Green Slime Invades Kinder Scout: Don't Panic

© Andy Hemingway

Hill-goers have been reassured that they needn't be alarmed if they come across figures clad in space suit-like protective clothing spraying green slime all over the top of Kinder Scout. It's nothing untoward, apparently, just part of a scientific trial on the best way to re-introduce sphagnum moss to peat moors degraded by decades of environmental mismanagement.

photo
Kinder Stones
Andy_AHG, May 2009
© Andy Hemingway

The Moors for the Future Partnership is working with the Environment Agency and National Trust on something called the Peatland Restoration Project, on an 80-hectare site on Kinder Scout, the highest plateau in the Peak District.

Jon Stewart, General Manager for the Peak District National Trust, said: 

'Kinder Scout is a National Nature Reserve and the site of a pioneering mass trespass in the 1930s that led the way to open access to the moors. It is fitting that it is pioneering once again as the site of these trials which are of global importance to moorland restoration.'

Without their protective sphagnum based vegetation, lost during 150 years of atmospheric pollution and wildfires, bogs release carbon into the atmosphere instead of storing it, a process accelerated by the resulting increased likelihood of fires. Degraded bogs send sediment downstream into reservoirs, and don’t act as flood-reducing sponges in wet weather.

The reintroduction of sphagnum moss is key to rebuilding blanket bogs, making them wetter and reversing the process of degradation.

Over the next three to five years the Kinder trials aim to establish the best way to do that, and it is hoped they will provide evidence for use on other damaged sites worldwide.
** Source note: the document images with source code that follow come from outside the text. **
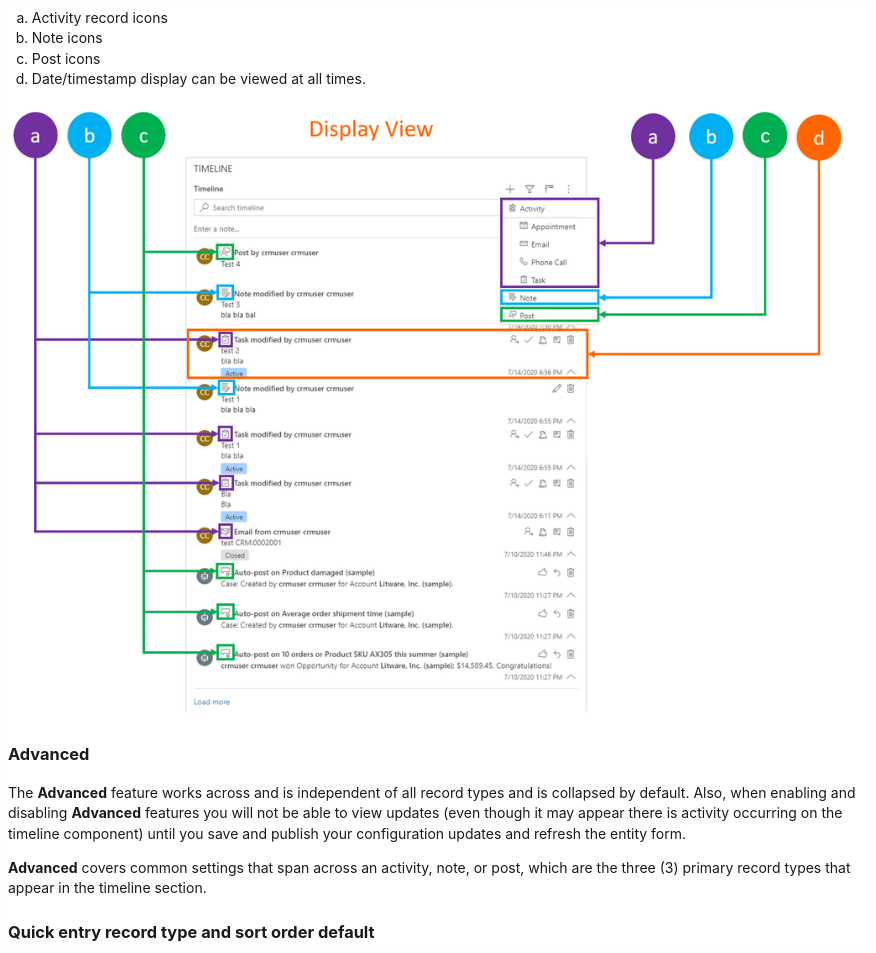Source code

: <ol type="a">
<li>Activity record icons</li>
<li>Note icons</li>
<li>Post icons</li>
<li>Date/timestamp display can be viewed at all times.</li>
</ol>

![Display options - Activity, note, post icons and date / timestamp display on timelines](media\timeline-activity-note-post-icons-and-timestamp-display-display-options-1.png "Display options - Activity, note, post icons and date / timestamp display on timelines")

### Advanced

The **Advanced** feature works across and is independent of all record types and is collapsed by default.  Also, when enabling and disabling **Advanced** features you will not be able to view updates (even though it may appear there is activity occurring on the timeline component) until you save and publish your configuration updates and refresh the entity form. 

**Advanced** covers common settings that span across an activity, note, or post, which are the three (3) primary record types that appear in the timeline section. 

### Quick entry record type and sort order default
Four different methods are being tested on the northern edge of Kinder Scout:

• SoluMoss – the “green slime” – an innovative technique which embeds sphagnum in strands of nutritious gel to be sprayed from a backpack.

• BeadaMoss – sphagnum embedded in thousands of gel-beads, a technique developed several years ago for Moors for the Future, scattered by hand.

• PlugaMoss – sphagnum cultivated as plug-plants for individual planting by hand.

• Hummocks – handfuls of wild sphagnum, collected sustainably from other sites and replanted by hand, a technique developed by the RSPB.

The partners are also leaving one patch untouched to see what nature does on its own, and assessing the cost-effectiveness of the different methods.